---------- EXTRACTED TEXT

The independent investigator blinded to the study continuously monitored the patient in the PACU and recorded the maximum value of each variable of the Pediatric Anesthesia Emergence Delirium (PAED) scale [Citation27] at arrival, 5 min later then every 15 min for the first hour starting from time of awakening. Patients who were asleep during these intervals were given zero score in PAED scale.

Postoperative pain was assessed by using face, legs, activity, cry and consolability (FLACC) pain scale [Citation28,Citation29] in all patients every 15 min for 1 h.

Blinded study personnel recorded the number of episodes of vomiting or retching occurring in the PACU. For the purpose of the current study, vomiting was defined as the forceful oral expulsion of liquid or solid gastric contents. Both vomiting and retching were considered as vomiting events. Patients requesting an antiemetic were treated with ondansetron 0.1 mg/kg1. If the vomiting remained uncontrolled, repeat administrations of ondansetron were given up to a maximum total dose of 4 mg. The total consumption of antiemetic was recorded.

The need for rescue analgesia in the form of IV acetaminophen was noted in the PACU. Time to spontaneous eye opening and time to discharge from PACU were also noted. Children were discharged when they were calm, had no pain and had a modified Aldrete [Citation30] score >9.

The PAED scale contains five items (eye contact, purposefulness of actions, awareness of surroundings, restlessness and consolability), each scored on a 0 to 4 scale, for a maximum of 20 points. A perfectly calm child scores 0 and extreme agitation corresponds to 20 points. The peak EA score was recorded. Agitation scores <10 were interpreted as an absence of agitation, scores ⩾10 were regarded as presence of agitation, and scores ⩾15 were regarded as severe agitation.

--------------------
---------- INFORMATION SUPPLIED

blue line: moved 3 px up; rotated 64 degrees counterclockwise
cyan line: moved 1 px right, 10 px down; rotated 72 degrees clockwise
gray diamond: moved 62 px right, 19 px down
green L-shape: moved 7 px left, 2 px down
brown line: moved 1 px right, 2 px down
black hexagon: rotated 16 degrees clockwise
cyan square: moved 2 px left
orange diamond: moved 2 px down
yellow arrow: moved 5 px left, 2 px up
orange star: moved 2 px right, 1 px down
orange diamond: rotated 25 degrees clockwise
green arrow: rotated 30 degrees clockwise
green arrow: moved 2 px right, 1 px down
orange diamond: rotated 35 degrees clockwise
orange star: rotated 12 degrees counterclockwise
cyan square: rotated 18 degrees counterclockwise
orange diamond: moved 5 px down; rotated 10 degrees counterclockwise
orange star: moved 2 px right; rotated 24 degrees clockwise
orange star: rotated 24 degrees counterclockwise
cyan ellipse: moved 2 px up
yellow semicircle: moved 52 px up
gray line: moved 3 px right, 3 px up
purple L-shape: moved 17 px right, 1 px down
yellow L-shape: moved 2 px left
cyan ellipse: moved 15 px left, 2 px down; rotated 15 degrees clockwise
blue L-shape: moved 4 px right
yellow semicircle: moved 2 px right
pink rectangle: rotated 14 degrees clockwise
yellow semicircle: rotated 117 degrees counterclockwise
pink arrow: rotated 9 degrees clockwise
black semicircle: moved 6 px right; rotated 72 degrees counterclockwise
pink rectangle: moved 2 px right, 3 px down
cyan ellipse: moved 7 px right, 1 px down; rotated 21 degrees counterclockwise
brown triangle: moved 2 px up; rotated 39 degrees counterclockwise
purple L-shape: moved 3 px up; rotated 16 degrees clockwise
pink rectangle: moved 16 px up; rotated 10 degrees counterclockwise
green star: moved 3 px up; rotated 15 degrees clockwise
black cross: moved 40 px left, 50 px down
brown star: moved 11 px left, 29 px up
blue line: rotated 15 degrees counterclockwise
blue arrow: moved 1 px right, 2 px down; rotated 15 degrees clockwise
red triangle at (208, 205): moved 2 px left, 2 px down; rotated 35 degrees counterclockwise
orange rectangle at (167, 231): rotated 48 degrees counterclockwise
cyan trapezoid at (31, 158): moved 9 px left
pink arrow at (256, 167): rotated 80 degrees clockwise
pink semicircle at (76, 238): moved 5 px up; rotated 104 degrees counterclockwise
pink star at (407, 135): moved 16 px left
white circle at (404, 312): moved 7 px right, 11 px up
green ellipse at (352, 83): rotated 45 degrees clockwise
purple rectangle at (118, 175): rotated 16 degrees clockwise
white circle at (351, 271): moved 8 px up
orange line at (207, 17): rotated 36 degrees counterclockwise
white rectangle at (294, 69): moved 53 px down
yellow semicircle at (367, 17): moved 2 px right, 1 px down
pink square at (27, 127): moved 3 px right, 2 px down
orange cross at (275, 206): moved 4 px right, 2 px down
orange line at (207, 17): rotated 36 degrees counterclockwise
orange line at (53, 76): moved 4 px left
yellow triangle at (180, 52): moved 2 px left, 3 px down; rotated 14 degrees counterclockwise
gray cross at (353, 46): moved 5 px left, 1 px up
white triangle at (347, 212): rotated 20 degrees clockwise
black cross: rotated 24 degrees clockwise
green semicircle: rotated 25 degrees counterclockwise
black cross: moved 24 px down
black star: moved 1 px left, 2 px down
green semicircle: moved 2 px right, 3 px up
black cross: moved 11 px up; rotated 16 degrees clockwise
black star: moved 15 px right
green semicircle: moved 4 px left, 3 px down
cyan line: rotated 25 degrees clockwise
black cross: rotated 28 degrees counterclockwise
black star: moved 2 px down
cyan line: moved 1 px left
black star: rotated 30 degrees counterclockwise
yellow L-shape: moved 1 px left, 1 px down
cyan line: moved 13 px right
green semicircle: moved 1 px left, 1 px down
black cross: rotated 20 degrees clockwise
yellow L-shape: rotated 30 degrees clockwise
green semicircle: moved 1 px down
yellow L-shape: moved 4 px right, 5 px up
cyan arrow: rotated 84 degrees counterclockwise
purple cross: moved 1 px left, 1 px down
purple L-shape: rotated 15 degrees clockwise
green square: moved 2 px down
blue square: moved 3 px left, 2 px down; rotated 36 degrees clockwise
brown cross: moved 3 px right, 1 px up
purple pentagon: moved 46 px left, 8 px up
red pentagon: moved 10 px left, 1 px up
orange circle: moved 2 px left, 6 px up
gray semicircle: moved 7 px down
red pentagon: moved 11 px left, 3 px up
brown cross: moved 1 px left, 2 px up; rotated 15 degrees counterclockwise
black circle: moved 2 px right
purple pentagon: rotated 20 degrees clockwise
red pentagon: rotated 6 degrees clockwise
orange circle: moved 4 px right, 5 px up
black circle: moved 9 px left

--------------------

[TASK]: Continue the passage on monitoring children after anesthesia, starting from its last sentence. The entries have no connection to the passage on monitoring children after anesthesia.

[EXERCISE ANSWER]:
For patients with a total PAED score of >10 or a FLACC scale >4 in the PACU, the first measure was to facilitate parental contact and when this failed intravenous fentanyl 0.5 μg/kg was administered as rescue medication and repeated after 10 min if the agitation did not subside. Patients who received intravenous fentanyl were removed from the analysis after the administration of fentanyl.

.1 Sample size calculation

We performed a pilot study of 10 patients and analyzed the results by power calculation to determine the number of patients required in each group. We wished to detect a minimum clinically important difference of 30% decrease in the primary end point (PAED score) between the three groups. The sample size was calculated based on the assumptions of standard deviation of PAED score values of up to 4, with α of 0.05 (two tailed) and type II error of 0.2. Therefore, 30 patients were required in each group and we decided to include 35 patients per group to compensate any possible dropouts. The primary outcome measured was the PAED scale at different time intervals in each group. The secondary outcomes measured were the incidence of emergence delirium, intraoperative OCR events, and postoperative vomiting.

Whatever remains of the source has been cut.